Et pour rendre présente sans cesse la mort et la résurrection du Christ, rien de mieux que la liturgie. Enfermés dans la basilique par les Turcs pendant des siècles, les franciscains ont mis en place une procession quotidienne. Depuis au moins 1336, les frères passent et prient dans toutes les chapelles du Saint-Sépulcre, pour actualiser les mystères de la foi. De la prison du Christ à la chapelle de l’Invention de la Croix, de la colonne de la flagellation au Calvaire, pour finir au tombeau puis devant le Saint-Sacrement, présence vivante du Sauveur. C’est cette vie liturgique – il a ensuite fait une thèse sur la procession – qui conduit l’Auvergnat Stéphane Milovitch chez les franciscains. Déjà désireux de suivre le Christ dans la vie religieuse, il s’en va comme volontaire chez des sœurs dans la Vieille ville de Jérusalem. Là, le désir prend forme. Depuis trente ans, le Français est surtout Hiérosolymitain (gentilé de Jérusalem), même si son ministère l’a aussi conduit à Bethléem.

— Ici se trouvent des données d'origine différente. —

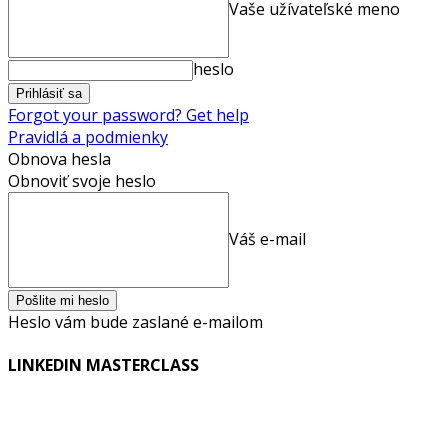
Vaše užívateľské meno
heslo
Forgot your password? Get help
Pravidlá a podmienky
Obnova hesla
Obnoviť svoje heslo
Váš e-mail
Heslo vám bude zaslané e-mailom
LINKEDIN MASTERCLASS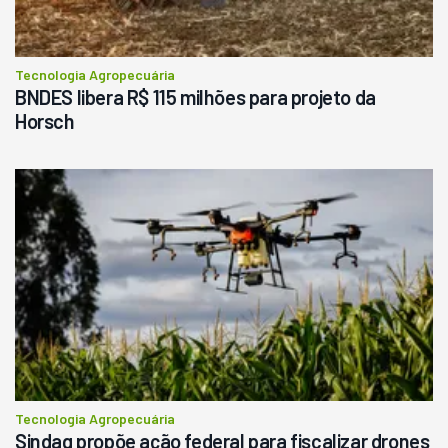
Tecnologia Agropecuária
BNDES libera R$ 115 milhões para projeto da
Horsch
Tecnologia Agropecuária
Sindag propõe ação federal para fiscalizar drones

Un laboratoire concret de l'œcuménisme
Dans la Ville sainte, où une cinquantaine de nations sont représentées, le frère Stéphane est plus frère que Français. En particulier quand, tout au long du jour, il prie auprès du tombeau vide. La liturgie des heures qui scande la journée, entre matines et complies, mais aussi les messes, quinze par jour en rite latin, est l’occasion de porter au Seigneur, au nom de l’Église catholique, "les prières de tous, des Juifs, des musulmans". Et des autres confessions chrétiennes. Le Saint-Sépulcre est en effet le laboratoire très concret de l’œcuménisme, appelé comme Jérusalem à être un "lieu de communion". Six communautés, en particulier les Arméniens apostoliques et les Grecs-orthodoxes, cohabitent avec les franciscains latins pour garder le tombeau. Si "les communautés sont différentes par la langue, la culture, la liturgie", elles vivent la même "foi au Christ ressuscité". Certes, comme des membres d’une même famille peuvent se disputer, il existe des sujets de tension. Mais Jérusalem est le seul endroit où "les gens vivent dans leur jus, où humainement et culturellement le gens vivent ensemble".

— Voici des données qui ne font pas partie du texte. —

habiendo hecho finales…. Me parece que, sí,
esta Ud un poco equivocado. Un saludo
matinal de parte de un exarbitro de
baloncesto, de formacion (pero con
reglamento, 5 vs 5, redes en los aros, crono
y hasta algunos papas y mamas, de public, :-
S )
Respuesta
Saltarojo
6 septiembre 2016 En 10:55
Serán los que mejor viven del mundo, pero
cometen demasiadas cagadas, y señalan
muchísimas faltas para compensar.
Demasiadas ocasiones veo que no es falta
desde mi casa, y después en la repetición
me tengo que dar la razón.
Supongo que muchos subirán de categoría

Assurément, frère Stéphane est un franciscain. Vivre sur cette terre où la présence des fils de saint François d’Assise est très ancrée correspond bien au profond désir du poverello parti discuter à Damiette avec un sultan musulman : avoir une "vision transversale" du monde, être "ouvert aux autres", tous regardés comme "sauvés par le Christ". Le tombeau vide du Saint-Sépulcre en est sans aucun doute le témoignage vivifiant.